Sunday, December 05, 2004

Sunday Soliloquy

It has been many years since I last watched a real snowfall, a long, deep, heavy snowfall that blankets the ground, and cars, and bushes and trees and everything else outside the window from which I observe.
This thought came to me this morning as I read The New York Time Book Review. In an appraisal of Truman Capote, the author quotes an early Capote story, in which he wrote of footprints filled in and, thus, erased by snow.
There has always seemed to me to be a quiet and peacfulness about falling snow that has been a source of joy. It's one of the childhood images that stays with me, and one of the reasons I miss living in a climate that enjoys a cold winter.
Southern California's climate is wonderful in many ways.
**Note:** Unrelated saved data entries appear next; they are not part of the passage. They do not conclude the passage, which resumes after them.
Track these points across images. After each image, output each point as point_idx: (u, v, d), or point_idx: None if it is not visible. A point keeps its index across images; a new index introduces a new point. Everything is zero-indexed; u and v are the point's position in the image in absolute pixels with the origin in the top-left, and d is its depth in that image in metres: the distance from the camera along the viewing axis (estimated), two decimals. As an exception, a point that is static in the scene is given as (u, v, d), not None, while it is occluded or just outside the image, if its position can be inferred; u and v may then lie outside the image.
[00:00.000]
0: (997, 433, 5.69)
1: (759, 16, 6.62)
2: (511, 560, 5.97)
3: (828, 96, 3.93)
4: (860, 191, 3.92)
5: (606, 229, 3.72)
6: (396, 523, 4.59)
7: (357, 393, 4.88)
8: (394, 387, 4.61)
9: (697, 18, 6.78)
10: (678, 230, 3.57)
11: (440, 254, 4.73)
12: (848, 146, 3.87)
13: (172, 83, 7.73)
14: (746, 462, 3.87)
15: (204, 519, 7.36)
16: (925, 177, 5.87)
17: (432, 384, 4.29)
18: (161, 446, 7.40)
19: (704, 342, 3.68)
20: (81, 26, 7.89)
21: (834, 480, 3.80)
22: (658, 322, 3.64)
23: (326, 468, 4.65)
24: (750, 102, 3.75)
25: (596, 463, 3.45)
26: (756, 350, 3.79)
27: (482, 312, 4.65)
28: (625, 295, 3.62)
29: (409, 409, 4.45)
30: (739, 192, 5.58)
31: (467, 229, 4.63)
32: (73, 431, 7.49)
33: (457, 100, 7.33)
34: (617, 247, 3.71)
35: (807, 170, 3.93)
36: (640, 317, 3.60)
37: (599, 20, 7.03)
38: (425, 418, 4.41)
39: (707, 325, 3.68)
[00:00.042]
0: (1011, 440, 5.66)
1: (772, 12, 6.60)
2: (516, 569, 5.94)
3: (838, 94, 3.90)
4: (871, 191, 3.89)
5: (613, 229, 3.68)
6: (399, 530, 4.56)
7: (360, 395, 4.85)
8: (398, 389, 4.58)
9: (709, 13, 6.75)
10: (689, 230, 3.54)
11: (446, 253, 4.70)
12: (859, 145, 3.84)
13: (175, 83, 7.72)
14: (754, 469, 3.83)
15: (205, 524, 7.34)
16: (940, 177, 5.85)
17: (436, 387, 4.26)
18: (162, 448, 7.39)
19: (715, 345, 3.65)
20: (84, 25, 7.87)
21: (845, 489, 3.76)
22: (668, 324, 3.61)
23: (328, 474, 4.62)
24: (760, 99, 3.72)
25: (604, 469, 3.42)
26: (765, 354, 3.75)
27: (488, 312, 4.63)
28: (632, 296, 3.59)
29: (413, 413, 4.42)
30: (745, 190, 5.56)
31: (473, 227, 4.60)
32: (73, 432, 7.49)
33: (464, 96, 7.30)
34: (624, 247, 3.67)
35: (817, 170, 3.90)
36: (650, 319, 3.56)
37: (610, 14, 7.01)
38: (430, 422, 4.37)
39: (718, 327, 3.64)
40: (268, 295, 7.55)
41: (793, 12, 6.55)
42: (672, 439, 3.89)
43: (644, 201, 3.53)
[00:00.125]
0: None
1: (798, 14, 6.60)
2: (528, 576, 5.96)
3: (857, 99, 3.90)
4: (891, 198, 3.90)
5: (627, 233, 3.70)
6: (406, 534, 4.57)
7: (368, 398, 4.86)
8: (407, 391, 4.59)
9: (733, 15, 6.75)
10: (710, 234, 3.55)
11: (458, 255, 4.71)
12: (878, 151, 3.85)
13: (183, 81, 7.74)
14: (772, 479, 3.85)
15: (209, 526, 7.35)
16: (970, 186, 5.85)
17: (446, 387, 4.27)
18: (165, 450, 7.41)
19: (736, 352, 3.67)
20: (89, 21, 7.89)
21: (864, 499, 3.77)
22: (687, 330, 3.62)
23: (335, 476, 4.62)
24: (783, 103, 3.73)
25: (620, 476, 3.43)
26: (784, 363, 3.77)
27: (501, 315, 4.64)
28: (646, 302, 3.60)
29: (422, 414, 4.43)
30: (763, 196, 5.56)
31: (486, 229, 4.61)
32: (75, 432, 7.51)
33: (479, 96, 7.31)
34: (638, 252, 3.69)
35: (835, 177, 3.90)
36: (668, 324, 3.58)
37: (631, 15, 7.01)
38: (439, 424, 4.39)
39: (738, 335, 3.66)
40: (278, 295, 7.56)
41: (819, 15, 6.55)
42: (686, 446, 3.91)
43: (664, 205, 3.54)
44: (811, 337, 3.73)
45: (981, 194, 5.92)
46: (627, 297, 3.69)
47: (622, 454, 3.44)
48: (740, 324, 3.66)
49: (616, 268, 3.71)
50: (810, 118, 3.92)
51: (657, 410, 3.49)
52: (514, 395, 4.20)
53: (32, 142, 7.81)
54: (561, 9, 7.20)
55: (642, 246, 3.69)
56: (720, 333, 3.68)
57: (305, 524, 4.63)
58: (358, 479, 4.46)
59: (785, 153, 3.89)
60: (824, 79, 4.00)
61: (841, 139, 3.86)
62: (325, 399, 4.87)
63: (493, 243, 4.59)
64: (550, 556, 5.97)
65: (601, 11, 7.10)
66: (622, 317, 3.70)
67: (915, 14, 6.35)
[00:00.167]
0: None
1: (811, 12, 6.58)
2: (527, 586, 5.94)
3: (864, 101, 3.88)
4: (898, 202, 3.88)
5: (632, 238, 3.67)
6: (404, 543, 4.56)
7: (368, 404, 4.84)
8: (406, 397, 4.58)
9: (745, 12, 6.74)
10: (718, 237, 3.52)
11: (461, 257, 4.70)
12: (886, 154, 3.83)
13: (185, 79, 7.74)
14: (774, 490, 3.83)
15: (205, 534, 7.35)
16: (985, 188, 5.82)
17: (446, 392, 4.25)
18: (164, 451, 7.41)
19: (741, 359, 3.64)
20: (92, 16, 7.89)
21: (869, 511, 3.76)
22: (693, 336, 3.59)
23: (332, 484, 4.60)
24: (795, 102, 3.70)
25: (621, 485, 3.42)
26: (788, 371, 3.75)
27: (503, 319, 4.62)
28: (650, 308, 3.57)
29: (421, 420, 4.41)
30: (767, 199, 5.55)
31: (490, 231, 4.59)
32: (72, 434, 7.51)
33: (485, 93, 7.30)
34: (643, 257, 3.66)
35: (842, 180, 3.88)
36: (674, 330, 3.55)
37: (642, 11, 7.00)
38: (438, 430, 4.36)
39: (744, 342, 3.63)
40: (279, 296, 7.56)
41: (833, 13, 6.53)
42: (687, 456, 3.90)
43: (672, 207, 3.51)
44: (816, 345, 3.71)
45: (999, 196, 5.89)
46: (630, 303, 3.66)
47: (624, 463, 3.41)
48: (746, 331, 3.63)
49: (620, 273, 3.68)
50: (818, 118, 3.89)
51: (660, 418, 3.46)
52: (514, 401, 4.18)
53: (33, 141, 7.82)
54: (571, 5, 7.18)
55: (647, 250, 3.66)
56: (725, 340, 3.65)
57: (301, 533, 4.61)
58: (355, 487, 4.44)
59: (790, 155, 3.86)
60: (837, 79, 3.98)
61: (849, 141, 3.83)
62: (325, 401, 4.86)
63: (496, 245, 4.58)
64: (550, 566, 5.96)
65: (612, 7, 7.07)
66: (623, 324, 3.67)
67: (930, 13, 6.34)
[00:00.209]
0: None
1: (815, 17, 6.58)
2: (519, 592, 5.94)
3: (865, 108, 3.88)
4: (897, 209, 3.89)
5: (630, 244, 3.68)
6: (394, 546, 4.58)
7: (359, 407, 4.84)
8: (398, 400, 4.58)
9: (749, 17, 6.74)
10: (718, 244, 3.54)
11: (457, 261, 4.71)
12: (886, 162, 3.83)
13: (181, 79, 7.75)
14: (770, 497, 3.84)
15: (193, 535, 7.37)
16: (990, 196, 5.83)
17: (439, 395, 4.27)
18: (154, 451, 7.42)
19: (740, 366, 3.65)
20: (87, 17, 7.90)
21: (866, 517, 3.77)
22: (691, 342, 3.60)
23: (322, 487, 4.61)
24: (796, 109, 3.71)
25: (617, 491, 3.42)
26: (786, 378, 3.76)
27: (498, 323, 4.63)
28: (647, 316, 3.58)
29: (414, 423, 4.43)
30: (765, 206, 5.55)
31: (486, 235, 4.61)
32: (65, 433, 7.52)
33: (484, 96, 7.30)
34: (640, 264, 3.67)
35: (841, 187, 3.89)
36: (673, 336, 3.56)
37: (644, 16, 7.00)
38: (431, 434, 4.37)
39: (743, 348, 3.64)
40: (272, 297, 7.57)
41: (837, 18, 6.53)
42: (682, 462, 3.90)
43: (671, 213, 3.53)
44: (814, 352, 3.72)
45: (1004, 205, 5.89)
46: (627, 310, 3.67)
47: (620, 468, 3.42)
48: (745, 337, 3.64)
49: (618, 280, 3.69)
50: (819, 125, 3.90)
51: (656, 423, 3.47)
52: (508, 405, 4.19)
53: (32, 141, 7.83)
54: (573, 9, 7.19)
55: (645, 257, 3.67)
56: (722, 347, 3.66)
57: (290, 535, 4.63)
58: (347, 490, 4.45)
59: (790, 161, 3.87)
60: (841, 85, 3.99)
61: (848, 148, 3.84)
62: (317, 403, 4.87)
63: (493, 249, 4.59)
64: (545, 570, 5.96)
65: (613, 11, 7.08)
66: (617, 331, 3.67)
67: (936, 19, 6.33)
Even Florida, despite my complaints about the humidity and the bugs, has a wonderful, extended springtime in which flowering after flowering makes the landscape a beautiful riot of color.
But my favorite climate is that of the snowy North, where steel-gray skies loom close to the ground until they begin silently to yield those icy yet deliciously soft flakes.


That prose may be pretty purple, but, hey -- it shows that I definitely need the practice in descriptive writing.
Let's forget narrative for the moment.
It's been a long time since I really even tried to describe a scene in detail that evokes a picture for the reader. Have I ever really done that successfully? Even as a reporter?
Although I like to draw and paint, my writing -- even my architectural writing, oddly -- never has been long on pictorial description.
When I have tried my hand at fiction, it has been mostly in the form of inner monologues and -- as I think about it -- resentful assessments of characters perceived to be more privileged than the narrator.
Is that my theme?
Have I just discovered something about my attempts at writing?
The best stories I've written: "Rain and a Blonde," "Here Comes That Damned Nigger Again," the fragment of "The King of Nowhere," all written by resentful, middle-aged white men looking (sneering, then struggling to understand) an "other".
That I never have been that character in life is interesting.
I am the child who got the privileges -- well-educated, well-married, always with an interesting, if only sometimes lucrative, job.
Was my Dad that character?
Maybe, in part.
He fit the blue-collar mold, and certainly struggled to express his thoughts. I imagine he also struggled to understand the changes in the world he observed. But we never really talked about things like that.
Have I been, in all of these fitful attempts over the years, trying unknowingly to get at some idea about my father, and possibly the way he viewed me, struggled to understand me, the child to whom he had given so many privileges and who he very obviously admired but wondered about?
Maybe I need to write more overtly about my Dad to try to understand him and his world better.
Sadly, I don't have him around to talk to, but I have some vivid memories.
I'll try to go there.
But not right now.
I have the strange feeling that I've had some sort of breakthrough writing this morning. Let's stop now to think just a little more before starting the story of my father.